Strict escaping is intentional and has important benefits:

  • Typos are caught immediately instead of silently changing pattern behavior.

  • Patterns remain readable and reviewable because every escape has a defined meaning.

  • There is no ambiguity between “quoted literal” and “unknown syntax”.

In short, patterns either mean exactly what they say — or they fail fast.

Literal Quoting Escapes

The following escape sequences insert literal characters that would otherwise be interpreted as operators, anchors, or structural syntax.

Expression

Description

\\

Inserts a literal backslash character.

\.

Inserts a literal dot character. Without quoting, . matches any character.

\"

Inserts a literal double-quote character.

\'

Inserts a literal single-quote character.

\#

Inserts a literal # character. Without quoting, # starts a comment in verbose mode (see Special Characters).

\< / \>

Inserts a literal < or > character.

\+

Inserts a literal plus character. Without quoting, + is a quantifier.

\*

Inserts a literal asterisk character. Without quoting, * is a quantifier.

\?

Inserts a literal question mark character. Without quoting, ? is a quantifier and part of special group syntax.

\{

Inserts a literal opening brace. Without quoting, { starts a counted quantifier.

\}

Inserts a literal closing brace.

\$

Inserts a literal dollar sign. Without quoting, $ is an anchor.

\^

Inserts a literal caret character. Without quoting, ^ is an anchor.

\(

Inserts a literal opening parenthesis. Without quoting, ( starts a group.

\)

Inserts a literal closing parenthesis.

\|

Inserts a literal pipe character. Without quoting, | is the alternation operator.

\[

Inserts a literal opening bracket. Without quoting, [ starts a character class.

\]

Inserts a literal closing bracket.

As a general rule: if a character has a syntactic meaning outside a character class, it must be quoted to be matched literally.

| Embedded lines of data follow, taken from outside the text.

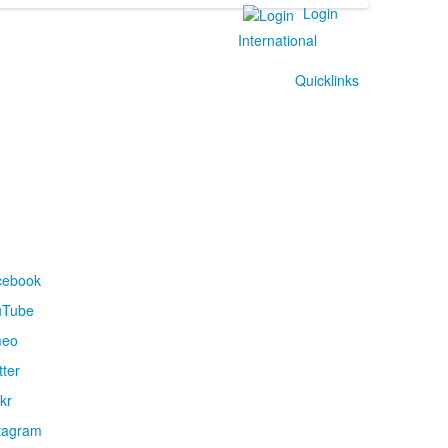
Login
International
Quicklinks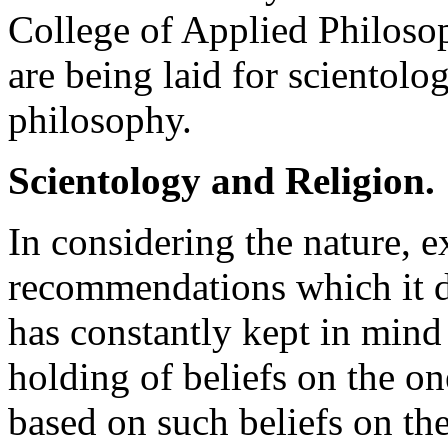
College of Applied Philosop
are being laid for scientolo
philosophy.
Scientology and Religion.
In considering the nature, e
recommendations which it d
has constantly kept in mind
holding of beliefs on the o
based on such beliefs on the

Quoting Inside Character Classes

Inside character classes ([...]), many characters lose their special meaning.

However, some characters still require care:

  • ] must be escaped to be used literally.

  • ^ is only literal if it does not appear first.

  • - must be escaped or placed carefully to avoid creating a range.

See Character Classes for the exact rules.

Legacy and Compatibility Expressions

Expression

Description

\Q\E

Legacy quoting mode found in other engines. Accepted for compatibility but not recommended; prefer explicit quoting as described above.

Some regex engines (notably PCRE and Java) provide a quoting mechanism using the sequence \Q\E. This switches the parser into a mode where almost everything is treated as literal text until \E is encountered.

This library intentionally does not recommend this style for new patterns.

Why \Q\E is discouraged

While convenient at first glance, broad quoting modes have several drawbacks:

  • They are less explicit than quoting individual characters, which makes patterns harder to review and audit.

  • They can introduce surprising edge cases when the quoted text contains \E or needs to embed it.

  • They encourage treating patterns as opaque strings instead of structured syntax, which conflicts with the goal of a clear and predictable pattern language.